Comme le souligne la CPAM, M.[E] ne produit aucun élément critiquant les analyses concordantes des deux CRRMP, et ne développe d’ailleurs aucune argumentation en ce sens, se bornant à s’en rapporter à l’appréciation de la cour.
En conséquence, en l’absence d’arguments et d’éléments de preuve démontrant que les conditions du tableau n°69 des maladies professionnelles étaient réunies, ou qu’il existe un lien direct entre l’activité professionnelle et la pathologie, et au regard des conclusions concordantes des deux CRRMP établissant qu’aucune de ces deux hypothèses n’est caractérisée, il est établi que c’est à bon droit que la caisse a refusé de prendre en charge la pathologie de M.[E] au titre de la législation professionnelle.

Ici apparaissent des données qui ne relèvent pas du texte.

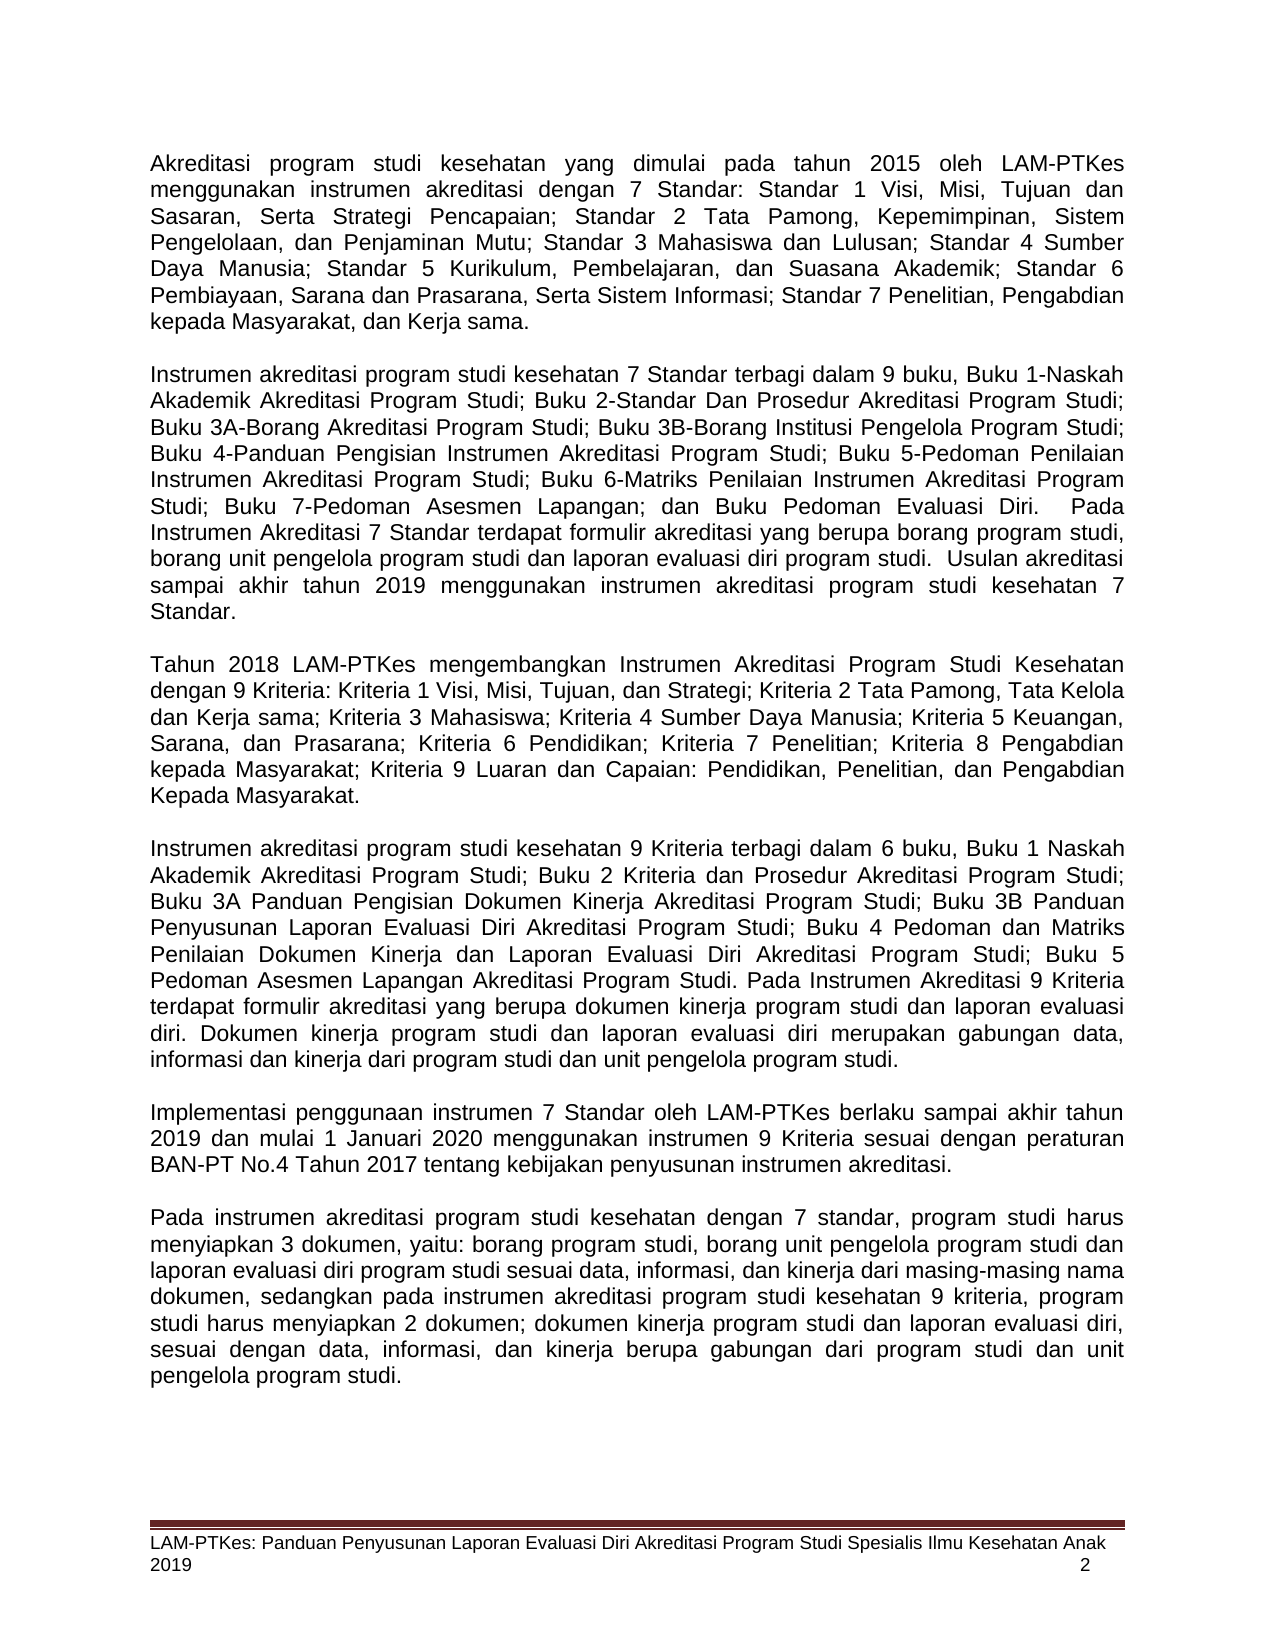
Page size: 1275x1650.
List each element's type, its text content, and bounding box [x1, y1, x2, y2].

text Akreditasi program studi kesehatan yang dimulai pada tahun 2015 oleh LAM-PTKes menggunakan instrumen akreditasi dengan 7 Standar: Standar 1 Visi, Misi, Tujuan dan Sasaran, Serta Strategi Pencapaian; Standar 2 Tata Pamong, Kepemimpinan, Sistem Pengelolaan, dan Penjaminan Mutu; Standar 3 Mahasiswa dan Lulusan; Standar 4 Sumber Daya Manusia; Standar 5 Kurikulum, Pembelajaran, dan Suasana Akademik; Standar 6 Pembiayaan, Sarana dan Prasarana, Serta Sistem Informasi; Standar 7 Penelitian, Pengabdian kepada Masyarakat, dan Kerja sama. [150, 150, 1125, 334]
text Instrumen akreditasi program studi kesehatan 9 Kriteria terbagi dalam 6 buku, Buku 1 Naskah Akademik Akreditasi Program Studi; Buku 2 Kriteria dan Prosedur Akreditasi Program Studi; Buku 3A Panduan Pengisian Dokumen Kinerja Akreditasi Program Studi; Buku 3B Panduan Penyusunan Laporan Evaluasi Diri Akreditasi Program Studi; Buku 4 Pedoman dan Matriks Penilaian Dokumen Kinerja dan Laporan Evaluasi Diri Akreditasi Program Studi; Buku 5 Pedoman Asesmen Lapangan Akreditasi Program Studi. Pada Instrumen Akreditasi 9 Kriteria terdapat formulir akreditasi yang berupa dokumen kinerja program studi dan laporan evaluasi diri. Dokumen kinerja program studi dan laporan evaluasi diri merupakan gabungan data, informasi dan kinerja dari program studi dan unit pengelola program studi. [150, 835, 1125, 1072]
text Tahun 2018 LAM-PTKes mengembangkan Instrumen Akreditasi Program Studi Kesehatan dengan 9 Kriteria: Kriteria 1 Visi, Misi, Tujuan, dan Strategi; Kriteria 2 Tata Pamong, Tata Kelola dan Kerja sama; Kriteria 3 Mahasiswa; Kriteria 4 Sumber Daya Manusia; Kriteria 5 Keuangan, Sarana, dan Prasarana; Kriteria 6 Pendidikan; Kriteria 7 Penelitian; Kriteria 8 Pengabdian kepada Masyarakat; Kriteria 9 Luaran dan Capaian: Pendidikan, Penelitian, dan Pengabdian Kepada Masyarakat. [150, 651, 1125, 809]
text Pada instrumen akreditasi program studi kesehatan dengan 7 standar, program studi harus menyiapkan 3 dokumen, yaitu: borang program studi, borang unit pengelola program studi dan laporan evaluasi diri program studi sesuai data, informasi, dan kinerja dari masing-masing nama dokumen, sedangkan pada instrumen akreditasi program studi kesehatan 9 kriteria, program studi harus menyiapkan 2 dokumen; dokumen kinerja program studi dan laporan evaluasi diri, sesuai dengan data, informasi, dan kinerja berupa gabungan dari program studi dan unit pengelola program studi. [150, 1204, 1125, 1389]
text Implementasi penggunaan instrumen 7 Standar oleh LAM-PTKes berlaku sampai akhir tahun 2019 dan mulai 1 Januari 2020 menggunakan instrumen 9 Kriteria sesuai dengan peraturan BAN-PT No.4 Tahun 2017 tentang kebijakan penyusunan instrumen akreditasi. [150, 1099, 1125, 1178]
text Instrumen akreditasi program studi kesehatan 7 Standar terbagi dalam 9 buku, Buku 1-Naskah Akademik Akreditasi Program Studi; Buku 2-Standar Dan Prosedur Akreditasi Program Studi; Buku 3A-Borang Akreditasi Program Studi; Buku 3B-Borang Institusi Pengelola Program Studi; Buku 4-Panduan Pengisian Instrumen Akreditasi Program Studi; Buku 5-Pedoman Penilaian Instrumen Akreditasi Program Studi; Buku 6-Matriks Penilaian Instrumen Akreditasi Program Studi; Buku 7-Pedoman Asesmen Lapangan; dan Buku Pedoman Evaluasi Diri. Pada Instrumen Akreditasi 7 Standar terdapat formulir akreditasi yang berupa borang program studi, borang unit pengelola program studi dan laporan evaluasi diri program studi. Usulan akreditasi sampai akhir tahun 2019 menggunakan instrumen akreditasi program studi kesehatan 7 Standar. [150, 361, 1125, 624]
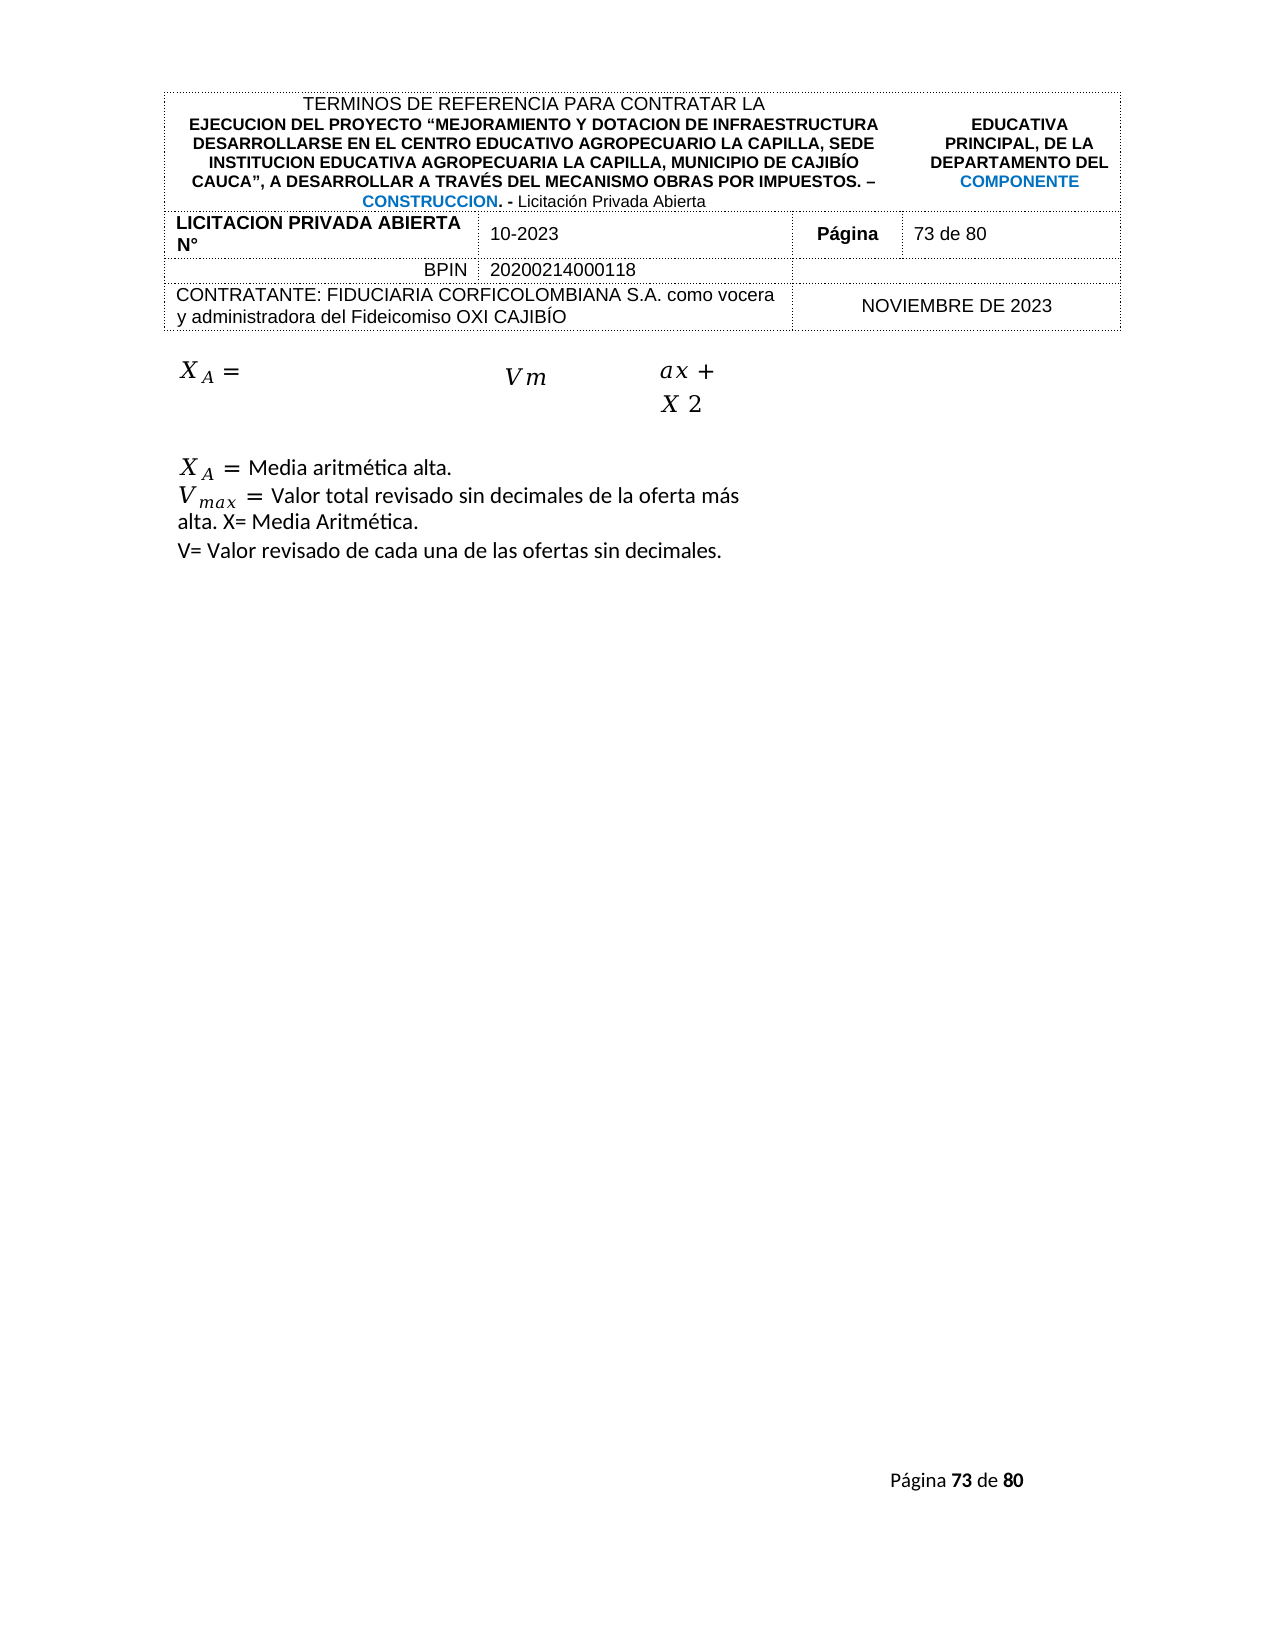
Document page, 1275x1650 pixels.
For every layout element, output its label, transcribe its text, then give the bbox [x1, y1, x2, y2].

text 𝑋𝐴 = [177, 356, 249, 387]
text 𝑉𝑚𝑎𝑥 + 𝑋 2 [614, 356, 716, 417]
text 𝑋𝐴 = Media aritmética alta. [177, 452, 1121, 481]
text V= Valor revisado de cada una de las ofertas sin decimales. [177, 536, 1121, 564]
text 𝑉𝑚𝑎𝑥 = Valor total revisado sin decimales de la oferta más alta. X= Media Aritmética. [177, 481, 783, 535]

Le jugement prononcé le 29 mars 2018 sera donc confirmé en ce qu’il a débouté M.[E] de son recours, étant précisé que par ses arrêts des 26 mai 2021 et 21 juin 2022 la cour a infirmé le jugement uniquement en ce qu’il a refusé de désigner un CRRMP.
Sur les dépens
La cour ayant statué sur les dépens par ses arrêts précédents, il n’y a pas lieu de statuer sur ce point.
PAR CES MOTIFS
La cour, statuant publiquement, par arrêt contradictoire et après en avoir délibéré conformément à la loi,
Dispense M.[E] de son obligation de comparaître,
Confirme le jugement n°21700268 prononcé le 29 mars 2018 par le tribunal des affaires de sécurité sociale du Puy-de-Dôme, en ce qu’il a débouté M.[R] [E] de son recours à l’encontre de la décision de la caisse d’assurance maladie du Puy-de-Dôme refusant de prendre en charge la maladie au titre de la législation professionnelle;
Constate que la cour a statué sur les dépens d’appel par ses arrêts des 26 mai 2021 et 21 juin 2022, et dit n’y avoir lieu à statuer de nouveau.
Ainsi fait et prononcé le 16 janvier 2024 à Riom.